◆ **SOURCE PASSAGE**
-.-.-

It’s Archives Week and we went to Archives New Zealand on George Street in Dunedin to see the displays the local archives had put out there.  The theme was on Scandal.  The Settlers Museum put on a display about the Vauxhall Gardens, which was family fun to visit during daylight hours and a meeting place for those of negotiable virtue after dark.  Yvonne prepared a display on the Scandal of Neglect for the Presbyterian Archives, what happens to records left forgotten to vermin, in ceilings under the heat of iron-clad roofs, and wrapped in moisture-holding plastic in damp vaults.  National Archives prepared two displays, one about Amy Bock, who scandalised conservative nineteenth-century society for disguising herself as a man, even marrying another woman; and about Superintendent Macandrew, the provincial governor of old Otago, who when sentenced to gaol for debt, managed to have his own house declared his prison for a while, the first case of home detention.

I was told on Wednesday that the Department of Anatomy had organised a memorial for Grace that afternoon.  She did not want a funeral.  Most of the people there were from her workplace and were not familiar to me.  I drank a cup of excellent coffee and listened as others spoke to her memory.  I don’t mingle willingly and left after half an hour when the speeches ended.  It was an unfulfilling occasion.  I am determined not to do the same to those who remember me after my death.

Currently reading Streetlife by Leif Jerram.  It’s a social history of European cities written from the perspective that great men do not begin events, it is in the movement and motives of people on the street that history happens.  What an exciting book!  It is bursting with ideas.  I’m loving reading it!  I was inspired to get out of the library because I had seen it in the University Book Shop window and I wondered what it could tell me about the life of cities.  Now that I have started reading it I am considering buying my own copy.  I think it is an important book.

-.-.-

◆ **EXERCISES**
[a] Translate this sentence from the blog post into Spanish: "I drank a cup of excellent coffee and listened as others spoke to her memory."
[b] Does each statement agree with the blog post? Answer yes or no for each, and quote the words from the post that settle it.
(i) The Settlers Museum's display was about the Vauxhall Gardens.
(ii) The writer stayed at the memorial for Grace well after the speeches were over.
(iii) The writer has already bought a copy of Streetlife.
[c] List every display the blog post describes at Archives New Zealand. Give the subject of each one and who prepared it.

[Measurement reading data]
-.-.-

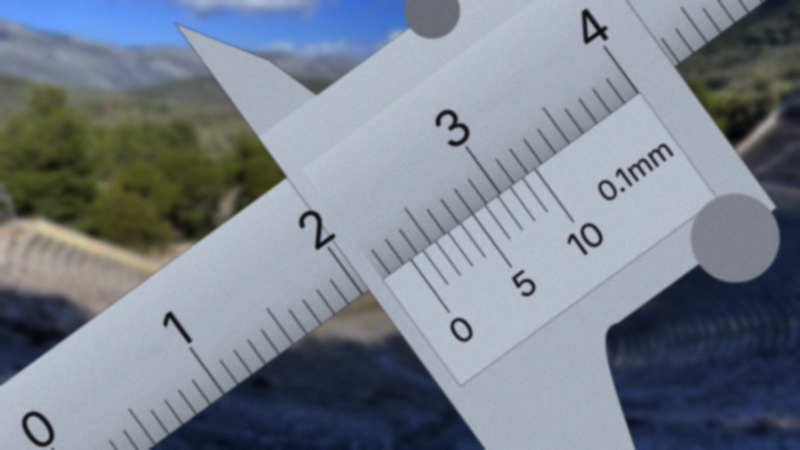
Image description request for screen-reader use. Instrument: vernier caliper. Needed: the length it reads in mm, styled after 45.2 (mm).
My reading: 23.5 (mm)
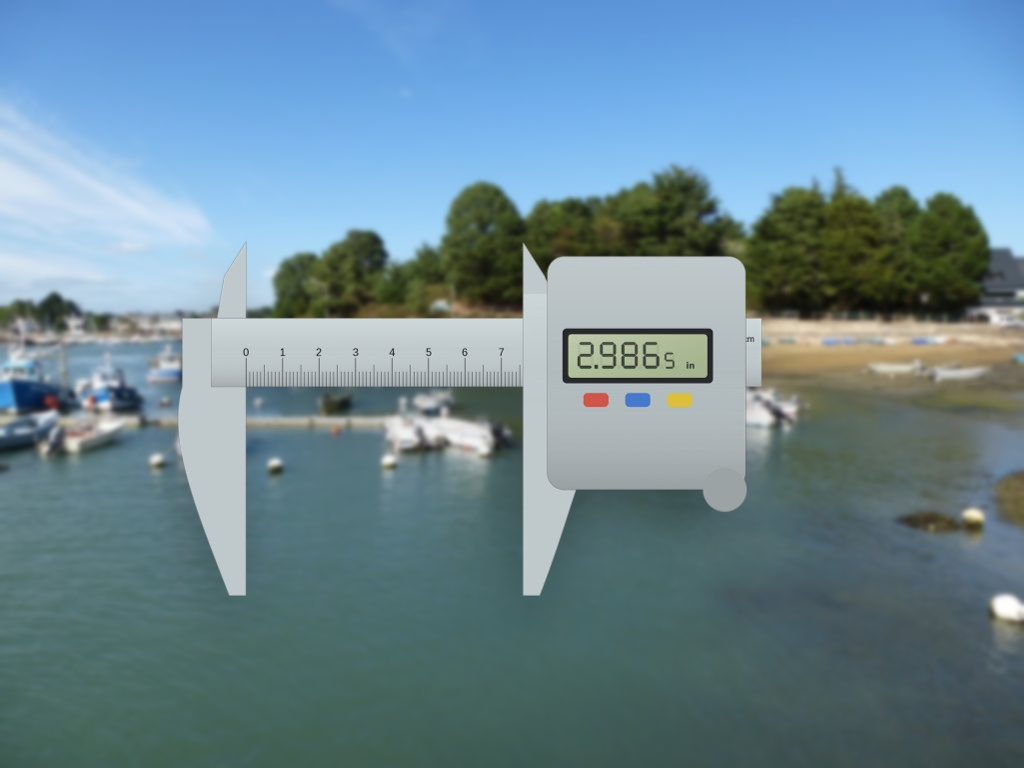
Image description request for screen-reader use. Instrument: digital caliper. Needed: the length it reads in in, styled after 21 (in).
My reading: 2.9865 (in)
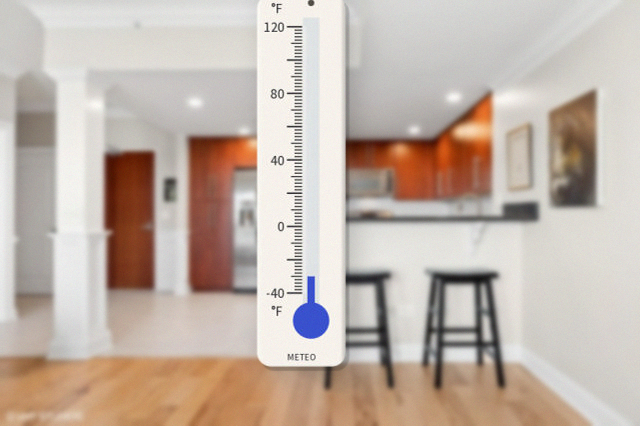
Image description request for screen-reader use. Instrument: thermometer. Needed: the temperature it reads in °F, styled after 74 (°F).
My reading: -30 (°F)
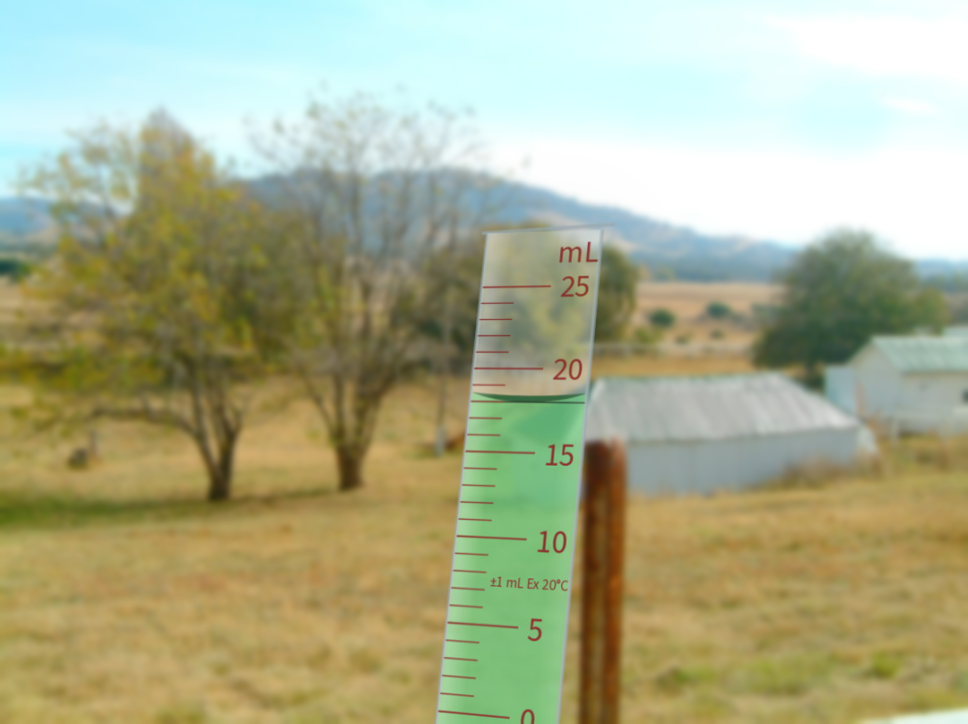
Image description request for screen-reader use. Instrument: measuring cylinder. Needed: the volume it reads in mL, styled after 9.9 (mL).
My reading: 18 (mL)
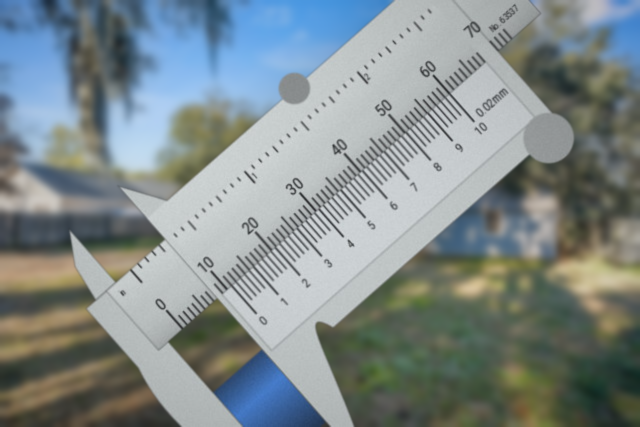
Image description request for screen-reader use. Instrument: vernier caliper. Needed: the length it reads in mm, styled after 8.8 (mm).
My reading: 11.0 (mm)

-.-.-

◆ **SOLUTION LIST**
[a] Me tomé una taza de café excelente y escuché mientras otros hablaban en su memoria.

[b]
(i) Yes: "The Settlers Museum put on a display about the Vauxhall Gardens"
(ii) No: "left after half an hour when the speeches ended"
(iii) No: "Now that I have started reading it I am considering buying my own copy."

[c]
- The Vauxhall Gardens, by the Settlers Museum
- The Scandal of Neglect, prepared by Yvonne for the Presbyterian Archives
- Amy Bock, by National Archives
- Superintendent Macandrew, by National Archives